Dr. Gurtina Besla’s research focuses on the formation and evolution of low mass dwarf galaxies. Through numerical simulations, Dr. Besla explores the impact of gravitational interactions on the observed properties of low mass galaxies in various environments.

Dr. Besla is a world expert in the study of the closest example of an interacting pair of dwarf galaxies, the Large and Small Magellanic Clouds.

Gurtina’s research on these galaxies has overturned conventional wisdom, illustrating that the Magellanic Clouds are likely recent interlopers in our neighborhood rather than long term companions to our Galaxy.

Dr. Chi-kwan Chan (CK) is an Associate Astronomer/Research Professor at Steward Observatory, University of Arizona, and has been serving as the Secretary of the Event Horizon Telescope (EHT) Science Council since 2020. He recently led the publication of the computational and theoretical modeling/interpretation of our black hole, Sgr A*. Professor Chan created EHT’s computational and data processing infrastructure and continues to lead it to this day, along with EHT’s Software and Data Compatibility Working Group.

CK is a Senior Investigator of Black Hole PIRE, a leader of the Theoretical Astrophysics Program TAP, a Data Science Fellow, and a member of the Applied Mathematics Program. 

Dr. Klein’s research focuses on studying fundamental plasma phenomena that governs the dynamics of systems within our heliosphere as well as more distant astrophysical bodies. He has particular interest in identifying heating and energization mechanisms in turbulent plasmas, such as the Sun’s extended atmosphere known as the solar wind, as well as evaluating the effects of the departure from local thermodynamic equilibrium on nearly collisionless plasmas which are ubiquitous in space environments. As part of this work, Prof. Klein is a co-developer of the Arbitrary Linear Plasma Solver (ALPS) numerical dispersion solver, an open source code used for quantifying the behavior of such non-equilibrium systems.

These systems are studied with a combination of analytic theory and numerical simulation, including large-scale nonlinear turbulence codes such as AstroGK, HVM, and gkeyll. These theoretical predictions are compared to in situ observations from spacecraft including NASA’s Wind, MMS and Parker Solar Probe mission, as well as the upcoming HelioSwarm mission, which will fly nine spacecraft between the Earth and moon to characterize the transport and dissipation of turbulent energy in space plasmas. By comparing theory with local plasma measurements, we aim to answer a variety of questions about the behavior of plasma in our solar system.

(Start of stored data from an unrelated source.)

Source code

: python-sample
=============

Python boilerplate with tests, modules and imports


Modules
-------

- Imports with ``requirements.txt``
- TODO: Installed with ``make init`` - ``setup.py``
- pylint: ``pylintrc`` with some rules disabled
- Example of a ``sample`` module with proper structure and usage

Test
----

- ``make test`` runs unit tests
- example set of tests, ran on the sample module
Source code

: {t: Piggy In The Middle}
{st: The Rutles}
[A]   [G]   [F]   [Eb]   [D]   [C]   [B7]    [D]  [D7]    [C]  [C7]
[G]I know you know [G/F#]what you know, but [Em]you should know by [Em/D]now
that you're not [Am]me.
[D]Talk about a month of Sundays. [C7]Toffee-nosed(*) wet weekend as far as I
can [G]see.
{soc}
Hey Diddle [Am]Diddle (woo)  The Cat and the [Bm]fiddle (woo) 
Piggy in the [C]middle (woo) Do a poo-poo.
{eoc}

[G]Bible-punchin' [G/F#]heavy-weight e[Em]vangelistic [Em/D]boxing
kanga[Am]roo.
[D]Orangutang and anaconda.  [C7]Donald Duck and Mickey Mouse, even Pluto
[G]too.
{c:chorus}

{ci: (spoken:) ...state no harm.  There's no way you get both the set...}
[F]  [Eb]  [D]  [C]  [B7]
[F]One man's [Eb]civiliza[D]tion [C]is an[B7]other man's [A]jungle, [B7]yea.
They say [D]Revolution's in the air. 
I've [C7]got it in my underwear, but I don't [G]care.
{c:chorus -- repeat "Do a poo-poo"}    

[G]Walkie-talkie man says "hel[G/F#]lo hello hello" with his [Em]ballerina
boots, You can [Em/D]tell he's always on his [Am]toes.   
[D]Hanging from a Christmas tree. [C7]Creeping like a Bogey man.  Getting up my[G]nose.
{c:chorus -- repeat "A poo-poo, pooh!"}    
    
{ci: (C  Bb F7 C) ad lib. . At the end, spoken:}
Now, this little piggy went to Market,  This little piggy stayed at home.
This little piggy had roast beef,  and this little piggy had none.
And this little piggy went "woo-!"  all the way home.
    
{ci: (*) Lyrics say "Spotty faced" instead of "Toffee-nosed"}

Dr. Gralla works on a variety of problems in gravitational physics, plasma physics and astrophysics, with an emphasis on the regime where gravity and electromagnetism are strong. A unifying theme is that strong fields make for interesting physics and theoretical simplification that enables clean study of important processes.

Sam likes to work on problems that have both intrinsic interest and astrophysical application. Recent interests have included the two-body problem in general relativity, electromagnetic and gravitational self-force effects on the motion of bodies, strong-field (force-free) plasmas and quantum-electrodynamical corrections, and physics near rapidly rotating black holes.

Dr. Mathieu Renzo, Assistant Professor at the Steward Observatory / Astronomy Department at the University of Arizona and received his Ph.D. in Amsterdam.  Dr. Renzo is a physicist with interest in astronomy because of the wide range of phenomena and processes occurring astrophysical context. He focuses mostly on stellar astrophysics, and in particular massive stars, binary evolution, and stellar explosions. His research interest include stellar kinematics (runaway, “walkaway”, and hyper-velocity stars), core-collapse and (pulsational) pair-instability supernovae, X-ray binaries, time-domain and gravitational-wave astronomy. Mathieu mainly uses analytical and numerical simulations to understand massive star evolution, their explosions, and how they interact in binary systems. He uses both detailed stellar structure and evolution models (e.g., with MESA, and rapid population synthesis (e.g., with binary c or COSMIC). Mathieu is learning to run hydrodynamical simulations (with ATHENA++).

Dr. Rozo is an experimental cosmologist, utilizing large scale structure probes to better understand the physics behind the accelerated expansion of the Universe: that is, since gravity pulls, how is it possible for the expansion of the Universe to be accelerating? As of today, there are only two plausible solutions: either the energy budget of the Universe is dominated by a previously unknown form of mass—energy, or general relativity fails to be the correct description of gravity on cosmological scales. Resolving this dichotomy is the single most pressing question in observational cosmology today.

Eduardo’s research directly addresses this problem by utilizing the abundance galaxy clusters as a cosmological. His research exploits both photometric (e.g. Dark Energy Survey and Large Synoptic Survey Telescope), spectroscopic (Dark Energy Spectroscopic Instrument), and multi-wavelength data (Planck, South Pole Telescope, X-ray data from Chandra and XMM) to better understand this observational probe, and thereby safeguard against systematic uncertainties.